コンビニまでは事務所から歩いて5分くらいのところにあって、あっという間に着いてしまった。




「えーと…亜美ちゃんのプリンと……」




あとは何が欲しいんだろう。


とりあえず適当に飲み物やお菓子をカゴの中に入れてみたけれど、心音さんが作ってくれたデザートがある事を思い出してお菓子を元の場所へと戻す。


と、




「わ、」




急に重たくなったカゴ。


中を見るとお酒が一本だけ入っていた。




「心音さんの?」


「買ってこいってうっせーから」




確かそんな事言ってたような…




「蒼空さんは飲まないの?」


「あいつと飲むとバカほど飲ませてくるからな」




「できれば飲みたくねー」と、私からカゴを取り上げる。



この前も結構酔ってたしね…



それを思い出すとキスされたことも一緒に思い出してしまい、カッと身体が熱くなった。




『ありがとうございましたー!』




気づけば、会計を終えたらしいソレを持って私のところに来ると




「ん。
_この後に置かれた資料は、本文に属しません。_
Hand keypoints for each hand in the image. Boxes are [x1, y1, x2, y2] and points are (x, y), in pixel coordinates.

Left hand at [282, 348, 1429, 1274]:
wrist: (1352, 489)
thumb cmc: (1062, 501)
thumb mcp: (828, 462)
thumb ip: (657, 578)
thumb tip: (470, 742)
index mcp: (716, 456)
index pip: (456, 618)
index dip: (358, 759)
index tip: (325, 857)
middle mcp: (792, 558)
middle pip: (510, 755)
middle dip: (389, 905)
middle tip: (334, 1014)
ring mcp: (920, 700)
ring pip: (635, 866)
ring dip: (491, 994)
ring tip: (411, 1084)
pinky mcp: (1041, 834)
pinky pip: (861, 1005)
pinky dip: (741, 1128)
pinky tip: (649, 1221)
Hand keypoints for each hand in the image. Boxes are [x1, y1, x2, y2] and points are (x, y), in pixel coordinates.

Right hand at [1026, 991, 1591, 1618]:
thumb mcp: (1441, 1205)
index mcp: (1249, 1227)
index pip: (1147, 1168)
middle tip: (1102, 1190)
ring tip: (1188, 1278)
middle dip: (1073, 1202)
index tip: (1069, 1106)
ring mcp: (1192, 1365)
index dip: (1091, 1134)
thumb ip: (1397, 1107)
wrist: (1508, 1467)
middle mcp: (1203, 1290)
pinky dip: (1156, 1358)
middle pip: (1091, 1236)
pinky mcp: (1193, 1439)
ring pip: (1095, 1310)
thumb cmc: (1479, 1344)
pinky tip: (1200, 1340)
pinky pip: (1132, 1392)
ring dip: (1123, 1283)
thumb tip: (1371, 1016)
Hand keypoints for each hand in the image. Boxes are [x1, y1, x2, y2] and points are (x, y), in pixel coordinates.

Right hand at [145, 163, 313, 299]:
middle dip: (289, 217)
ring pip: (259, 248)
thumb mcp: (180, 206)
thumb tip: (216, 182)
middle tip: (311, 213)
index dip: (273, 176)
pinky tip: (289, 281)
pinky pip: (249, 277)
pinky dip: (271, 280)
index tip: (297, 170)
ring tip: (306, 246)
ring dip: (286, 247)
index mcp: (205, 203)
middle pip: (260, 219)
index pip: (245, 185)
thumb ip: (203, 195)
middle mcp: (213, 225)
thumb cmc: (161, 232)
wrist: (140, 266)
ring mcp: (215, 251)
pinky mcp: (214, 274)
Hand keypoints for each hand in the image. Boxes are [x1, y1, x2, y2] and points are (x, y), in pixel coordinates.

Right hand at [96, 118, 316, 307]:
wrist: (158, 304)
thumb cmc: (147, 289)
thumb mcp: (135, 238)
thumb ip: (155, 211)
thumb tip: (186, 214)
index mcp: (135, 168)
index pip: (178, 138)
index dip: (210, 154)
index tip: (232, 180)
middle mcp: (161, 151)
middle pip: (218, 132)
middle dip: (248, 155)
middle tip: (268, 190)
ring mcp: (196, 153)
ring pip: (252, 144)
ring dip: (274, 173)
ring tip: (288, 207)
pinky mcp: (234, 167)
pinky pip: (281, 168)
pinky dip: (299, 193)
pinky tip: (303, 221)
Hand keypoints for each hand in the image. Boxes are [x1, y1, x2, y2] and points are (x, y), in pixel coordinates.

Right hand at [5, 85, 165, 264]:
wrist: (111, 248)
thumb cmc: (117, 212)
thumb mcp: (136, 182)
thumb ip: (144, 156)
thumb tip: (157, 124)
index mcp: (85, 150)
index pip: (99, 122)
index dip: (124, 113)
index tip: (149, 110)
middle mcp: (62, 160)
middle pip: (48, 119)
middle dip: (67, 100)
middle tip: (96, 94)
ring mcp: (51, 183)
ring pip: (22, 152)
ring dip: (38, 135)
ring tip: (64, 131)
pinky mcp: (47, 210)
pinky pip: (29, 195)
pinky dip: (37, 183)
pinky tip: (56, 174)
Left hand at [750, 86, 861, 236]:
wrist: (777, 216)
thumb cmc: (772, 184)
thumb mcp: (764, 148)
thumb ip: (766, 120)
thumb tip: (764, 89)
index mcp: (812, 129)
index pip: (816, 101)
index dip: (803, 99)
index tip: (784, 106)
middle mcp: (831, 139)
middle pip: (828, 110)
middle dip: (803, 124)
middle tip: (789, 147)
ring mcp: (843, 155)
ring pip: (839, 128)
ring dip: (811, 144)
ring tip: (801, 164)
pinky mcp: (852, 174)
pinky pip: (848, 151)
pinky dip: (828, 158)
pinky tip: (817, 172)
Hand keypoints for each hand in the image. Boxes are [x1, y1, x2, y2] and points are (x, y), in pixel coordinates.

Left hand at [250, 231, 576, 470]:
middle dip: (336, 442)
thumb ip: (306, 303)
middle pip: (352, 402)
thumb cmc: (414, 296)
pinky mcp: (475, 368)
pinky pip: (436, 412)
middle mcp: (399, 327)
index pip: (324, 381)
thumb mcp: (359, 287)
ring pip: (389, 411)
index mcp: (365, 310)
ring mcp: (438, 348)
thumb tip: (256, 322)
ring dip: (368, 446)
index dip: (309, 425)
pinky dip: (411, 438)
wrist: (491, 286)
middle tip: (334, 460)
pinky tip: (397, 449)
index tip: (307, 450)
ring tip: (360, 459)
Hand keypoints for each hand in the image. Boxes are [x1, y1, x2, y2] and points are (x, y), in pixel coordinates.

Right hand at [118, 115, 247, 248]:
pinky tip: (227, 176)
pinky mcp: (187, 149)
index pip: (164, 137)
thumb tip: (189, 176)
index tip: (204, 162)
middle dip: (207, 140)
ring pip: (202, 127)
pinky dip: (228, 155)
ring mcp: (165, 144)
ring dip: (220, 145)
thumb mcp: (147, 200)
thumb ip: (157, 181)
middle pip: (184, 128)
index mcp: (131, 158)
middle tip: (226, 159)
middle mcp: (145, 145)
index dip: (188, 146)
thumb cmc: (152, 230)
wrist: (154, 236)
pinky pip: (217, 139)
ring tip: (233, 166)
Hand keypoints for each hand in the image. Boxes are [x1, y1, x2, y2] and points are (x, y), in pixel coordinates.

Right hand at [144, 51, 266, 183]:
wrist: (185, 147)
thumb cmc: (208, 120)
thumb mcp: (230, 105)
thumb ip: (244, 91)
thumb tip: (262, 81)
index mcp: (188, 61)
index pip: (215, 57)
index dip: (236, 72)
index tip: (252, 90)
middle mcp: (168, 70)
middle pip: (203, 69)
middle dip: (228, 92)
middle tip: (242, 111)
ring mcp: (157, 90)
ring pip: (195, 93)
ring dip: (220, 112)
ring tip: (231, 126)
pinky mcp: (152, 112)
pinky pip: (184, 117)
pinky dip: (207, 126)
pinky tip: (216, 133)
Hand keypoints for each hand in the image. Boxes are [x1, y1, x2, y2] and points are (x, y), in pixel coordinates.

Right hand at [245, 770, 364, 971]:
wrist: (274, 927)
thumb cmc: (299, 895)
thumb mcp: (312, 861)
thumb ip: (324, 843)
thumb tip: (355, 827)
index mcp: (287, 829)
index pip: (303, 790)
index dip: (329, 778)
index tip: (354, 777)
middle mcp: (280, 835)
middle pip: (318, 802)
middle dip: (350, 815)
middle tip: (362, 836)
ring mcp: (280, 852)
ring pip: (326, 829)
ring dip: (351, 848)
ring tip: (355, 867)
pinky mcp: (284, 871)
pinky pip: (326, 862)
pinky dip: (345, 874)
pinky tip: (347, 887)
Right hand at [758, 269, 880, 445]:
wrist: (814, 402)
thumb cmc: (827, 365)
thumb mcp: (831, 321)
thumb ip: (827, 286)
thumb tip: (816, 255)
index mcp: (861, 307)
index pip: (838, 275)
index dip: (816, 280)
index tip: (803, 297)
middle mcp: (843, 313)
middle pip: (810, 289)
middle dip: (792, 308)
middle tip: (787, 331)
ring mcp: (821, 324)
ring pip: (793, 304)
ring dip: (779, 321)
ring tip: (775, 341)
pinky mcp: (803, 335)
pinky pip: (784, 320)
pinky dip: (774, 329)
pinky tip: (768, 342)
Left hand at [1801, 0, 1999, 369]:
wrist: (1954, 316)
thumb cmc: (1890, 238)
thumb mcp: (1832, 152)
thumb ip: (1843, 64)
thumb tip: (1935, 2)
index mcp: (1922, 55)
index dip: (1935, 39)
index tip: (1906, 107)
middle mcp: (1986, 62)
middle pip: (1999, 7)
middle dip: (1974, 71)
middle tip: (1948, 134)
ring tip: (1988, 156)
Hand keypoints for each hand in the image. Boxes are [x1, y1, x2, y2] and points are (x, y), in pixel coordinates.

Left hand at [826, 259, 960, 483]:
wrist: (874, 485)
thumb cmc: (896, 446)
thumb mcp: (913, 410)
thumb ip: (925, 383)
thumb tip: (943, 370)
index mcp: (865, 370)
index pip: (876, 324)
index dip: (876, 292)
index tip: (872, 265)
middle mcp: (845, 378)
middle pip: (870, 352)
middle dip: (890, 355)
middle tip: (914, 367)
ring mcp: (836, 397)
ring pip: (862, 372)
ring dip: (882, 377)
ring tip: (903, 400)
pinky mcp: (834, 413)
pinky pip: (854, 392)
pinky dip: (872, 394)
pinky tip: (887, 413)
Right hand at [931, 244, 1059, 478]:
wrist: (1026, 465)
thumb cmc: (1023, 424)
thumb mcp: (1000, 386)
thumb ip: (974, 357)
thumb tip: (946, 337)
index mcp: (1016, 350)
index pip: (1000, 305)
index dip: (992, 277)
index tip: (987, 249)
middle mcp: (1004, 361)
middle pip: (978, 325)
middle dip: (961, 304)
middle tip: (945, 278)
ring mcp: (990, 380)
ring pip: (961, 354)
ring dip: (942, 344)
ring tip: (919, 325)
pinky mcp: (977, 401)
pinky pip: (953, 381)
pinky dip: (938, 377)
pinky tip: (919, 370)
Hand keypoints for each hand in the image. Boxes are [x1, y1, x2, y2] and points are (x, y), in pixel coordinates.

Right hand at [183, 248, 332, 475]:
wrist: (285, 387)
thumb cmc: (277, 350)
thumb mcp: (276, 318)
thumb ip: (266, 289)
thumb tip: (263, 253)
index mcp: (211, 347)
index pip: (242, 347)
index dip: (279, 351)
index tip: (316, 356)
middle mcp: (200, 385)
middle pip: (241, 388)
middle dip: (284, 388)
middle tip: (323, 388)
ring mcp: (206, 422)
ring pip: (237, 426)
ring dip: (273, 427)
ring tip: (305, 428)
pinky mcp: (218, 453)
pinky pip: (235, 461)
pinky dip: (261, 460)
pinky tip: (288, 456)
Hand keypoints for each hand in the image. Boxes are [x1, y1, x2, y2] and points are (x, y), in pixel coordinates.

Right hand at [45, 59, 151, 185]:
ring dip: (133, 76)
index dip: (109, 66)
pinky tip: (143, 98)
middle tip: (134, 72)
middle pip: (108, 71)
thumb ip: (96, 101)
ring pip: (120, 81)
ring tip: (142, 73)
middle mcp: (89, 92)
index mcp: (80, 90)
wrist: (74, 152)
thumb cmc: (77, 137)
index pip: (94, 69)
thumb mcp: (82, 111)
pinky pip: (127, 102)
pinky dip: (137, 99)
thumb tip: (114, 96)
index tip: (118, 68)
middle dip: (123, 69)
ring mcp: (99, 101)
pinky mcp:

」


「え?なに…」




渡されたのはとても暖かい缶のココアで




「寒いしソレ持っとけ」




カイロの代わりとして買ってくれたらしい。


なんだろう…今日の蒼空さん凄く優しい。


罰ゲームで買いに行くことになったのについてきてくれたり

こうやって買ってくれたり…



(優しくされると、勘違いしちゃう…)



ちょっとは私に気があるのかなって。



……もし私が好きって言ったら、蒼空さんはどんな顔をするんだろう。